Like humans, ChatGPT favours examples and ‘memories’ – not rules – to generate language

A new study led by researchers at the University of Oxford and the Allen Institute for AI (Ai2) has found that large language models (LLMs) – the AI systems behind chatbots like ChatGPT – generalize language patterns in a surprisingly human-like way: through analogy, rather than strict grammatical rules

The research challenges a widespread assumption about LLMs: that these learn how to generate language primarily by inferring rules from their training data. Instead, the models rely heavily on stored examples and draw analogies when dealing with unfamiliar words, much as people do.

To explore how LLMs generate language, the study compared judgments made by humans with those made by GPT-J (an open-source large language model developed by EleutherAI in 2021) on a very common word formation pattern in English, which turns adjectives into nouns by adding the suffix “-ness” or “-ity”. For instance happy becomes happiness, and available becomes availability.

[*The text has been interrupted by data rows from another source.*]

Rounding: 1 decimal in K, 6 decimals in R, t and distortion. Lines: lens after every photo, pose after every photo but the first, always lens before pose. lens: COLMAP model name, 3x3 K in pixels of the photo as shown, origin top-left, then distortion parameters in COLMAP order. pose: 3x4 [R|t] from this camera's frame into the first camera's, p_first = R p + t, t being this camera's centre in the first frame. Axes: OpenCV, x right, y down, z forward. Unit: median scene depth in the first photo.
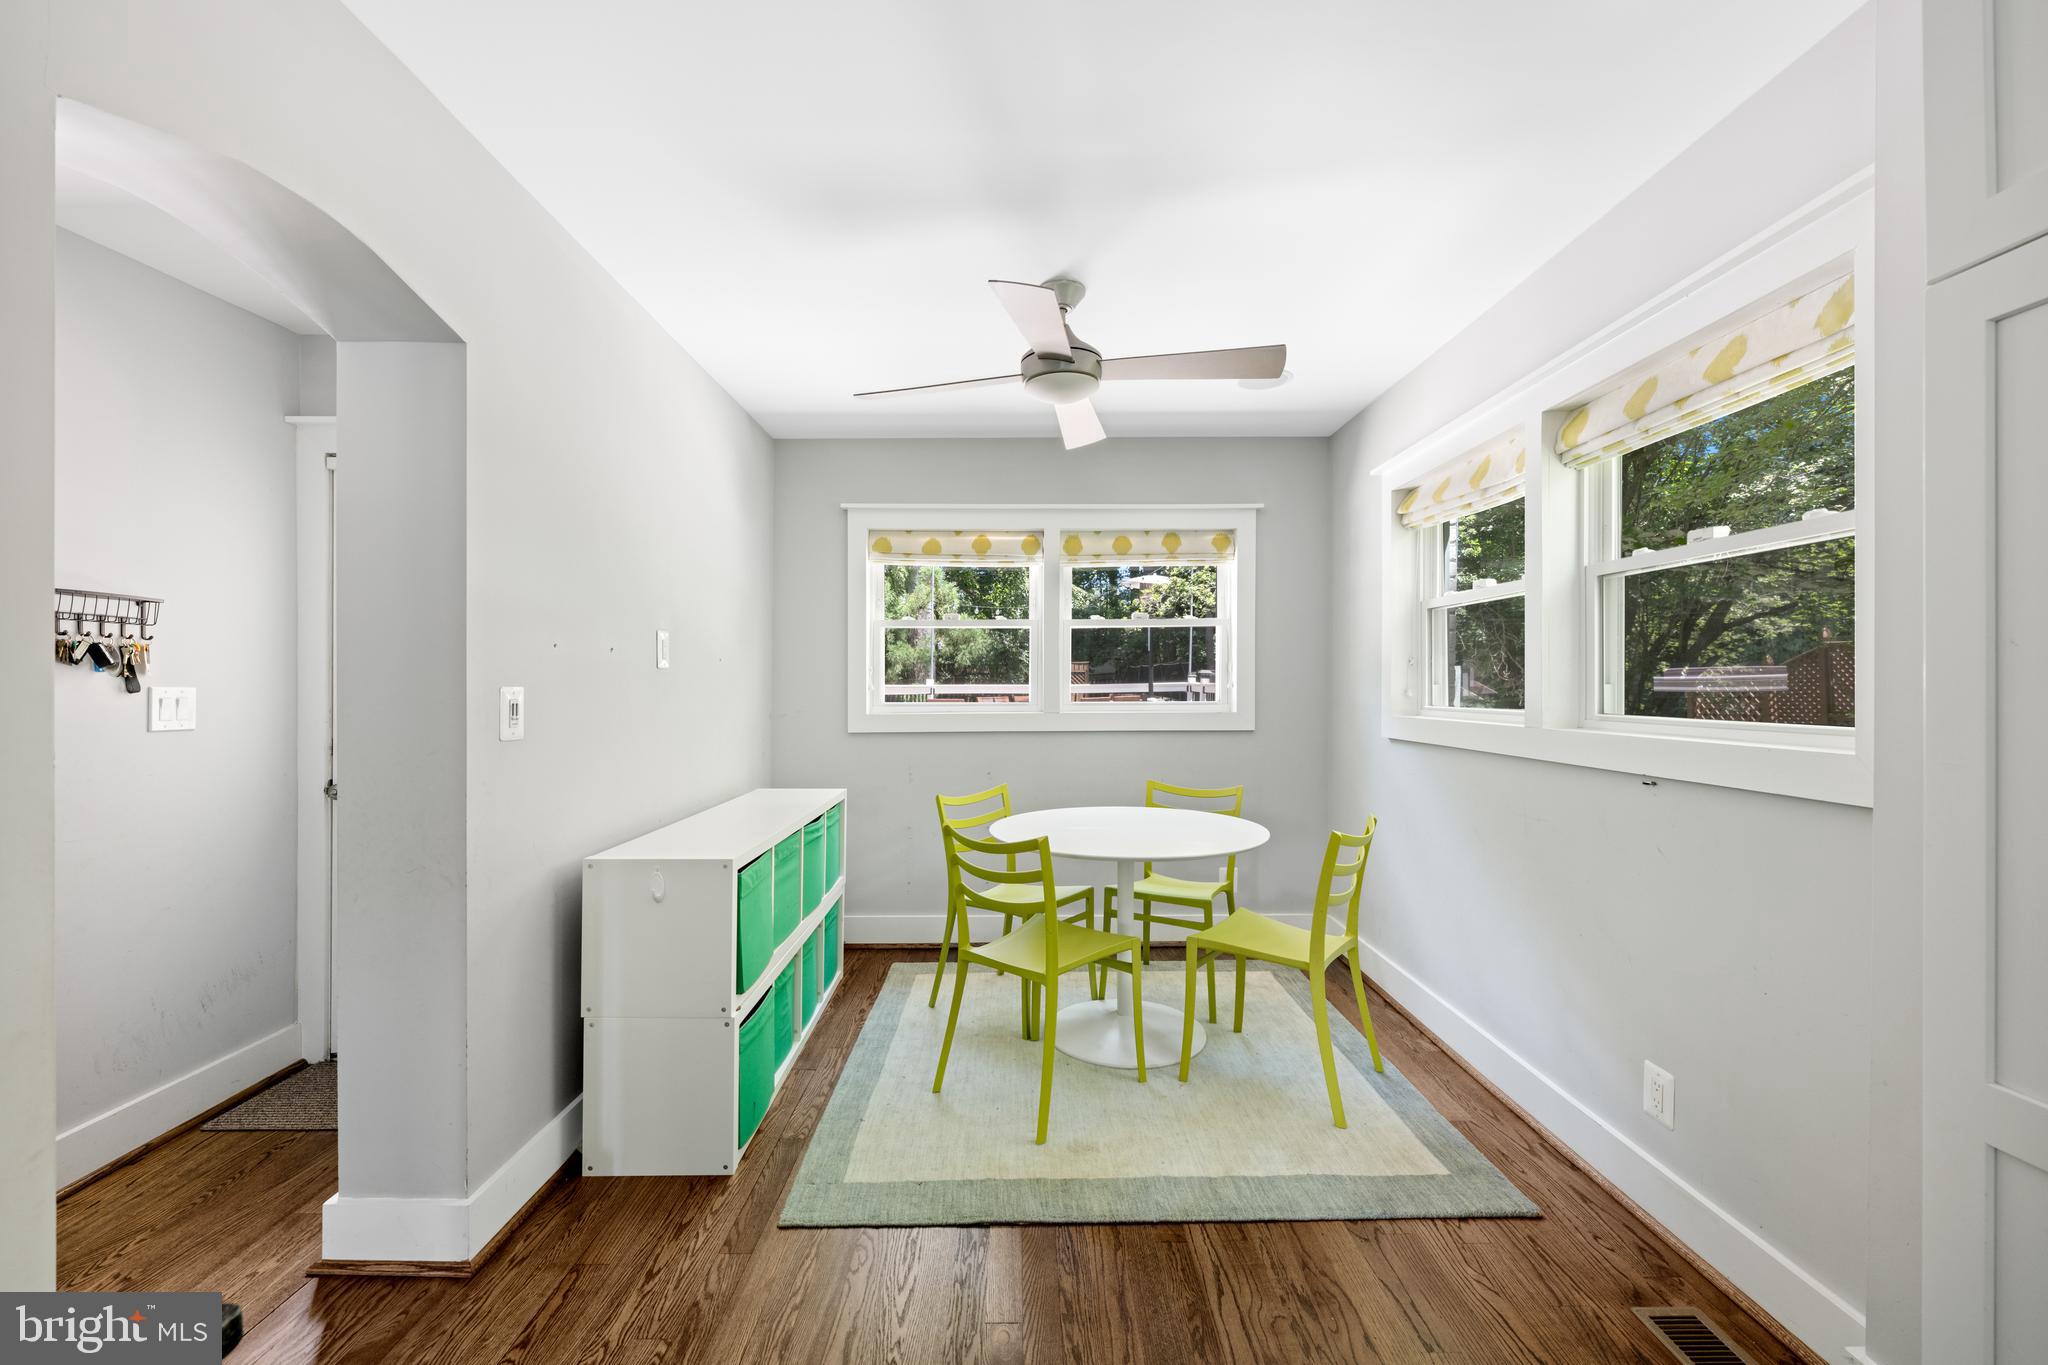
lens RADIAL K [[815.8, 0, 1015.6], [0, 815.8, 677.2], [0, 0, 1]] dist [0.002443, -0.000601]
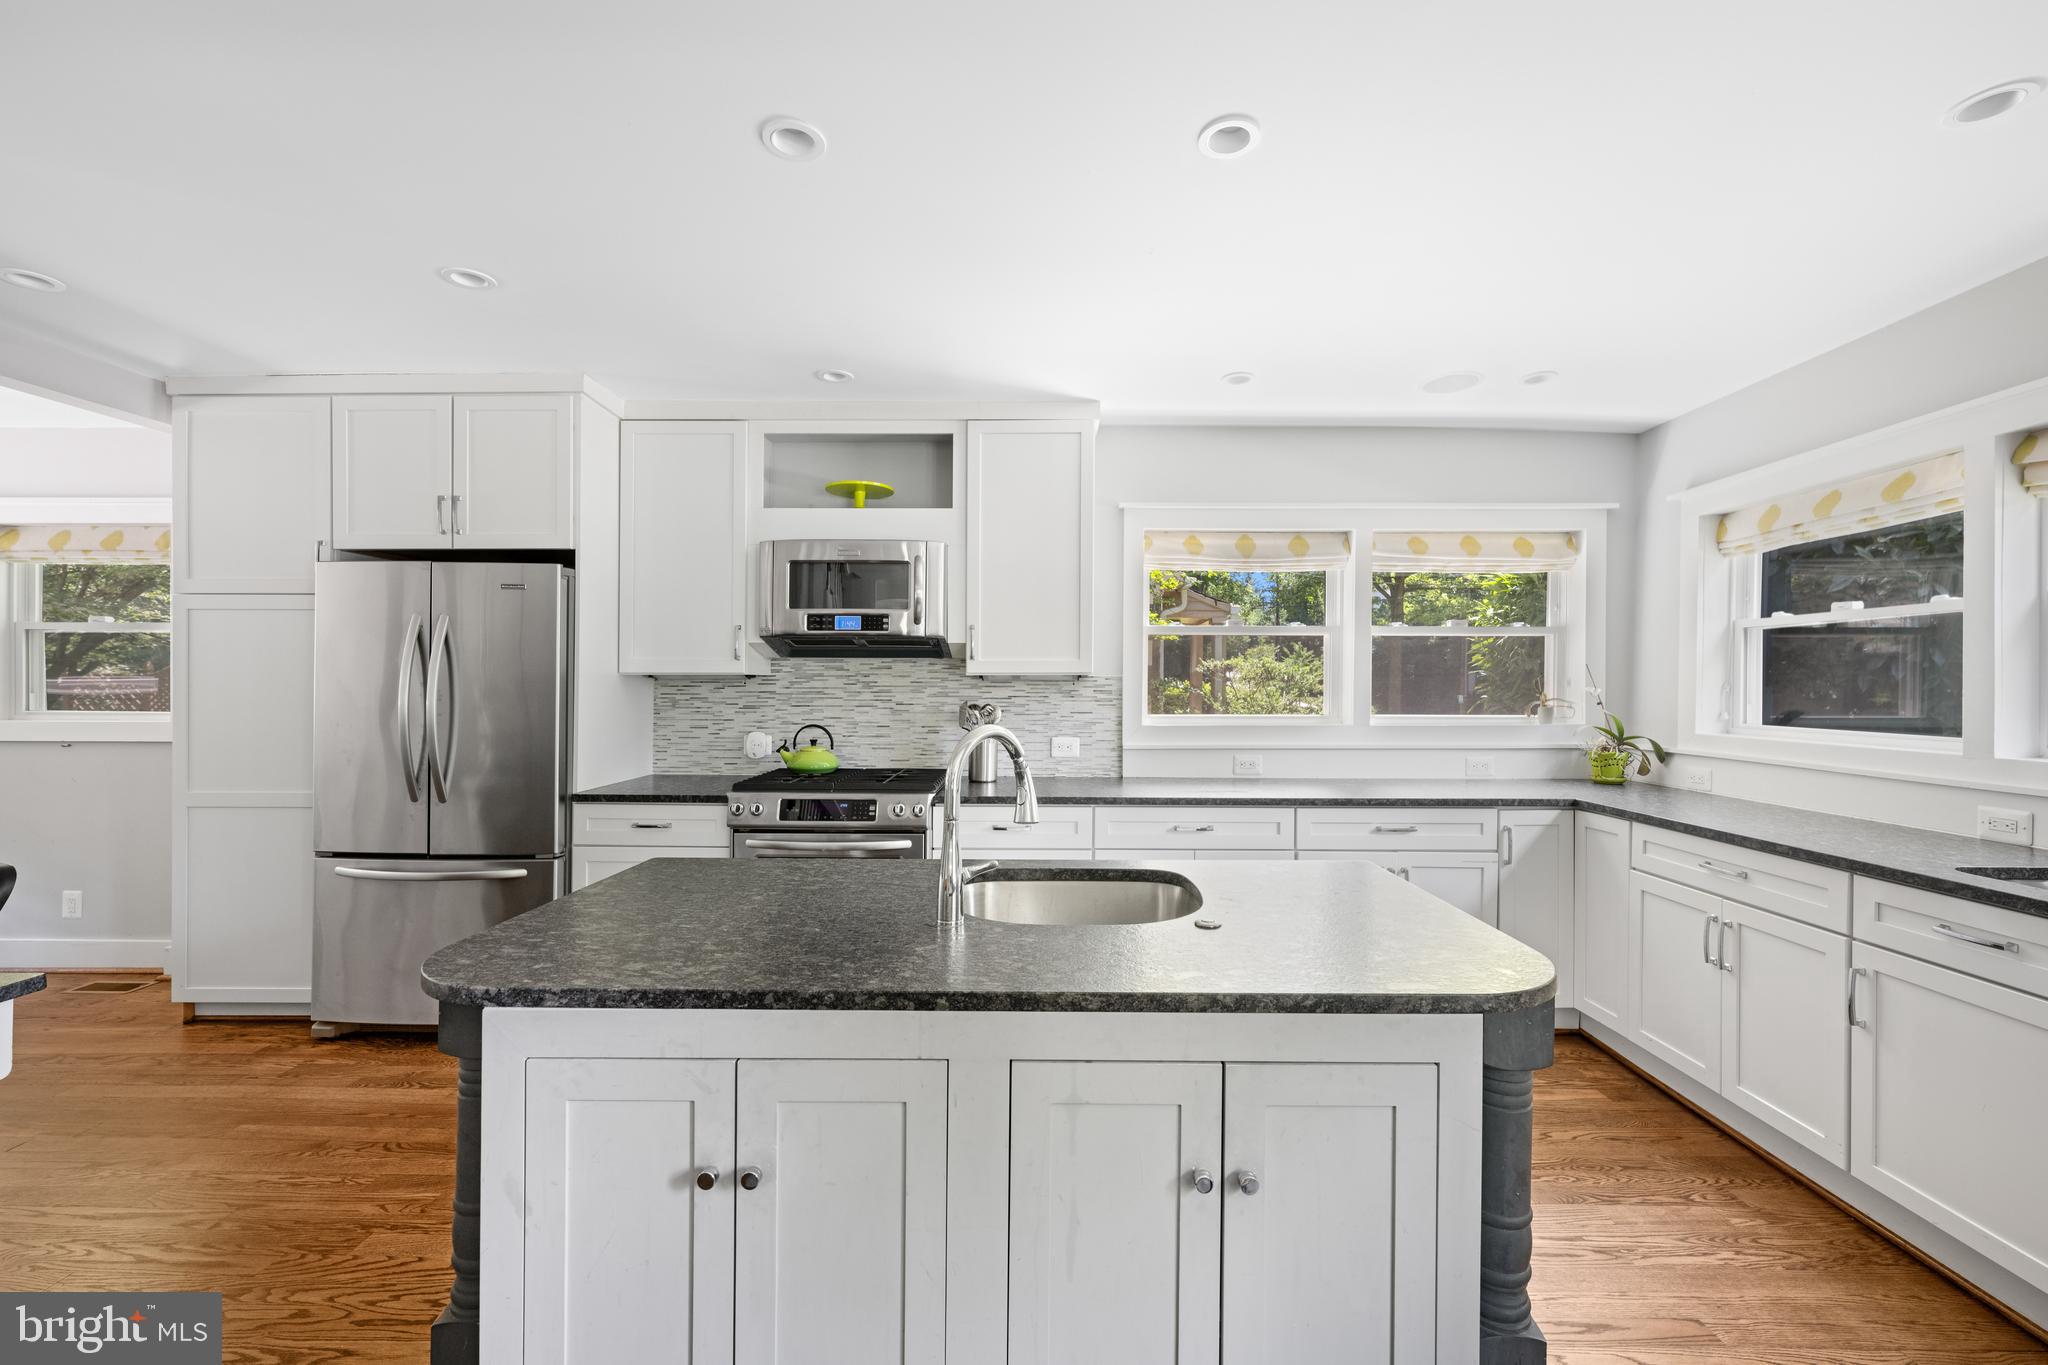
lens RADIAL K [[815.8, 0, 1036.3], [0, 815.8, 689.7], [0, 0, 1]] dist [0.002443, -0.000601]
pose [[0.004318, -0.008309, 0.999956, -0.886325], [-0.012299, 0.999889, 0.008362, -0.035440], [-0.999915, -0.012335, 0.004215, -1.005122]]
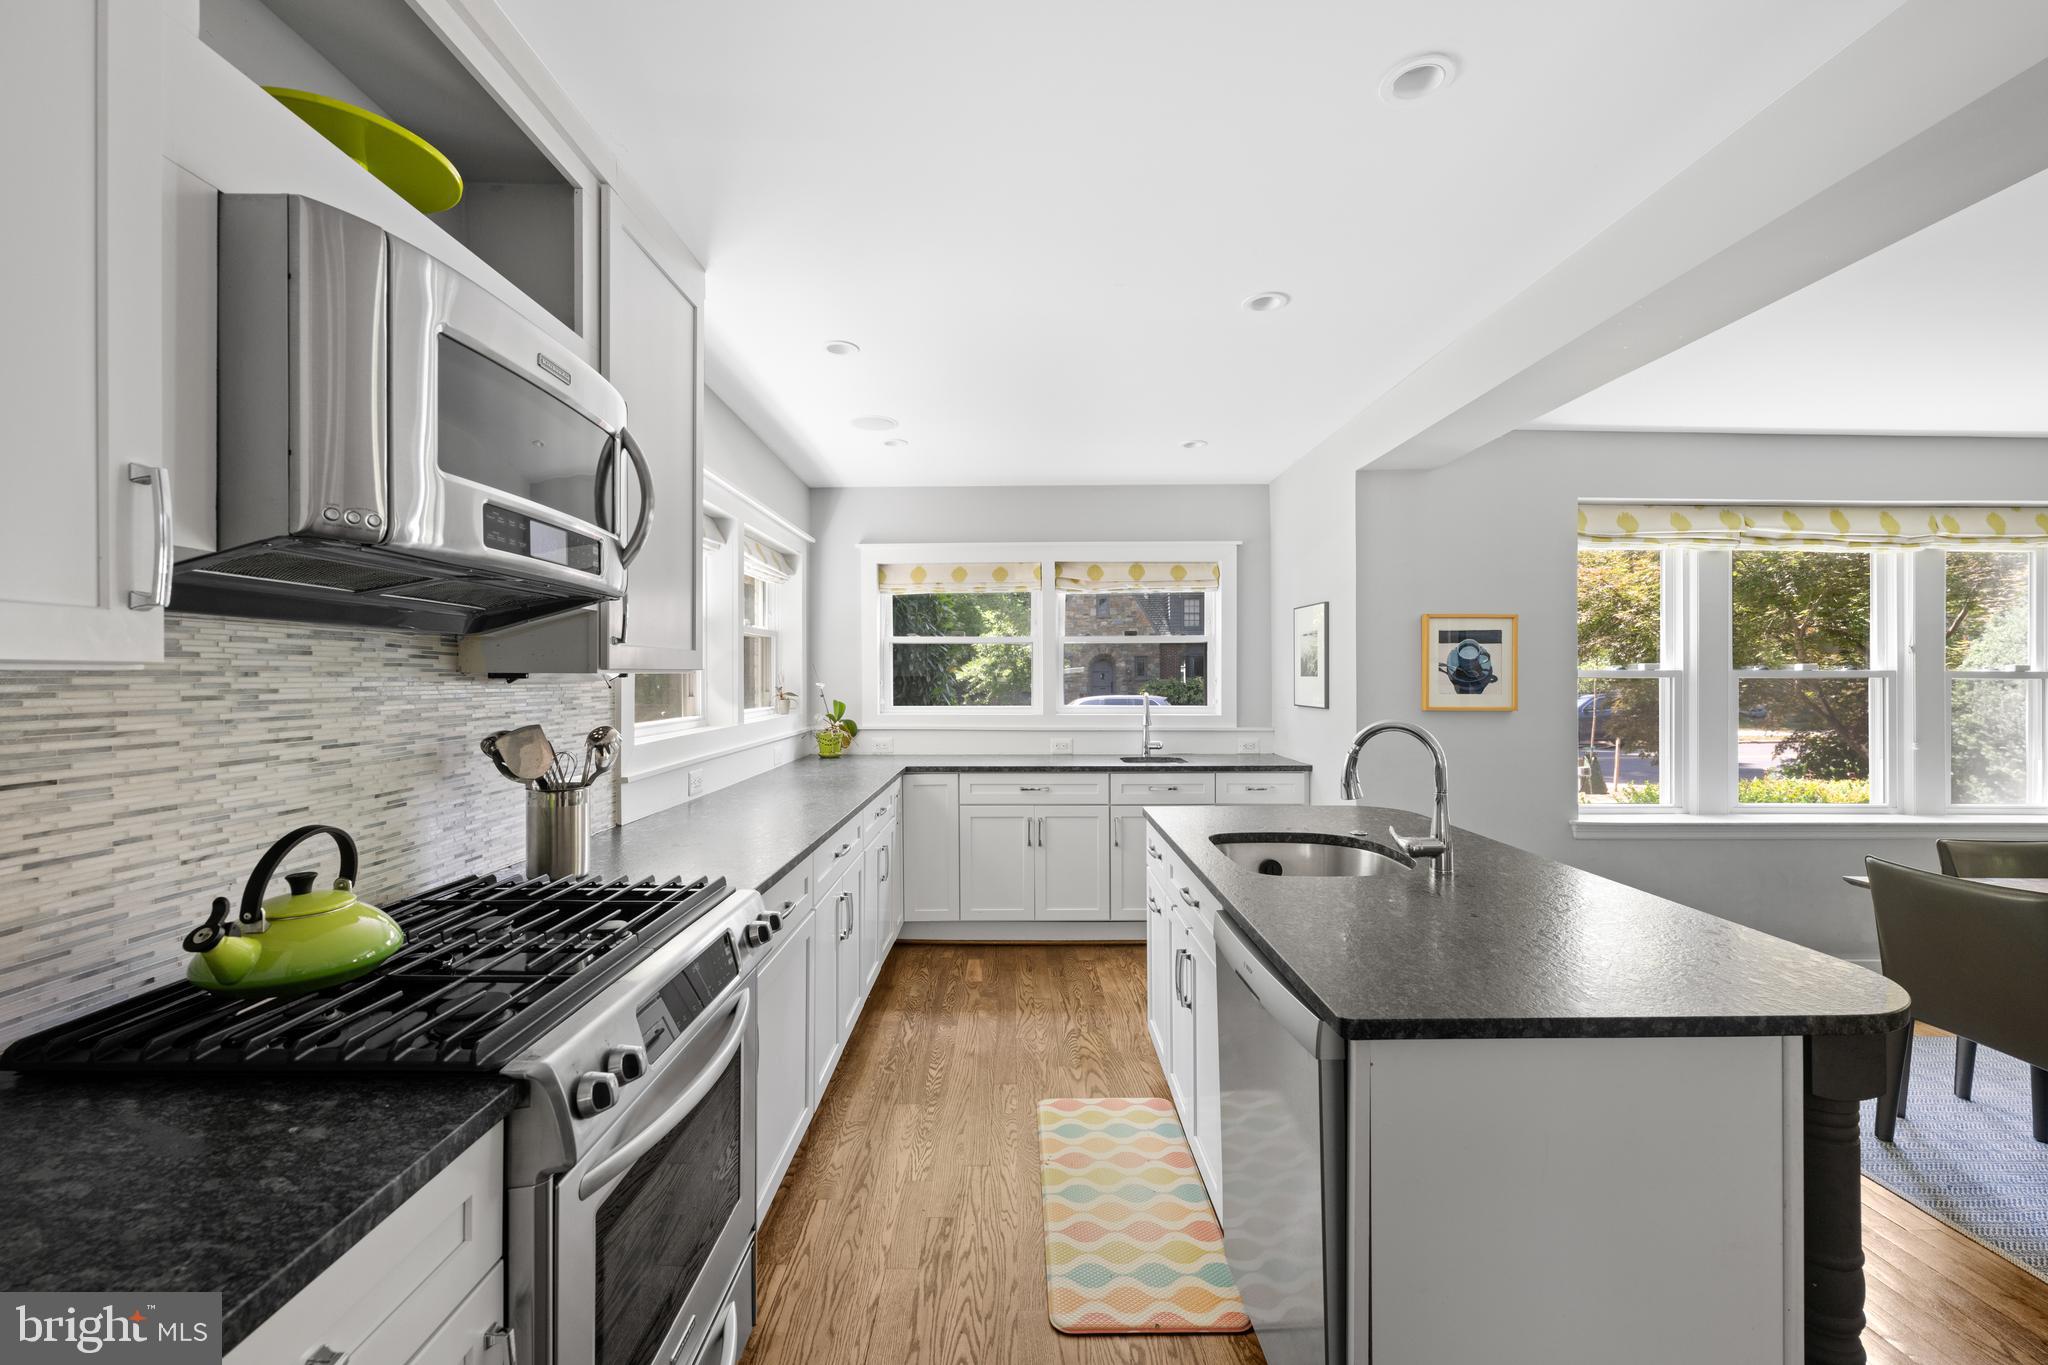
lens RADIAL K [[815.8, 0, 1023.1], [0, 815.8, 677.2], [0, 0, 1]] dist [0.002443, -0.000601]
pose [[-0.999898, -0.000749, -0.014257, 0.122268], [-0.000638, 0.999970, -0.007778, -0.037873], [0.014262, -0.007769, -0.999868, -0.167591]]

The research team generated 200 made-up English adjectives that the LLM had never encountered before – words such as cormasive and friquish. GPT-J was asked to turn each one into a noun by choosing between -ness and -ity (for example, deciding between cormasivity and cormasiveness). The LLM’s responses were compared to the choices made by people, and to predictions made by two well-established cognitive models. One model generalises using rules, and another uses analogical reasoning based on similarity to stored examples.

The results revealed that the LLM’s behaviour resembled human analogical reasoning. Rather than using rules, it based its answers on similarities to real words it had “seen” during training – much as people do when thinking about new words. For instance, friquish is turned into friquishness on the basis of its similarity to words like selfish, whereas the outcome for cormasive is influenced by word pairs such as sensitive, sensitivity.

The study also found pervasive and subtle influences of how often word forms had appeared in the training data. The LLM’s responses on nearly 50,000 real English adjectives were probed, and its predictions matched the statistical patterns in its training data with striking precision. The LLM behaved as if it had formed a memory trace from every individual example of every word it has encountered during training. Drawing on these stored ‘memories’ to make linguistic decisions, it appeared to handle anything new by asking itself :“What does this remind me of?”

The study also revealed a key difference between how human beings and LLMs form analogies over examples. Humans acquire a mental dictionary – a mental store of all the word forms that they consider to be meaningful words in their language, regardless of how often they occur. They easily recognize that forms like friquish and cormasive are not words of English at this time. To deal with these potential neologisms, they make analogical generalizations based on the variety of known words in their mental dictionaries.

The LLMs, in contrast, generalize directly over all the specific instances of words in the training set, without unifying instances of the same word into a single dictionary entry. Senior author Janet Pierrehumbert, Professor of Language Modelling, Oxford e-Research Centre, said: “Although LLMs can generate language in a very impressive manner, it turns out that they do not think as abstractly as humans do. This probably contributes to the fact that their training requires so much more language data than humans need to learn a language.”

Co-lead author Dr. Valentin Hofman (Ai2 and University of Washington) said: “This study is a great example of synergy between Linguistics and AI as research areas. The findings give us a clearer picture of what’s going on inside LLMs when they generate language, and will support future advances in robust, efficient, and explainable AI.”

The study also involved researchers from LMU Munich and Carnegie Mellon University. The findings were published on 9 May in the journal PNAS.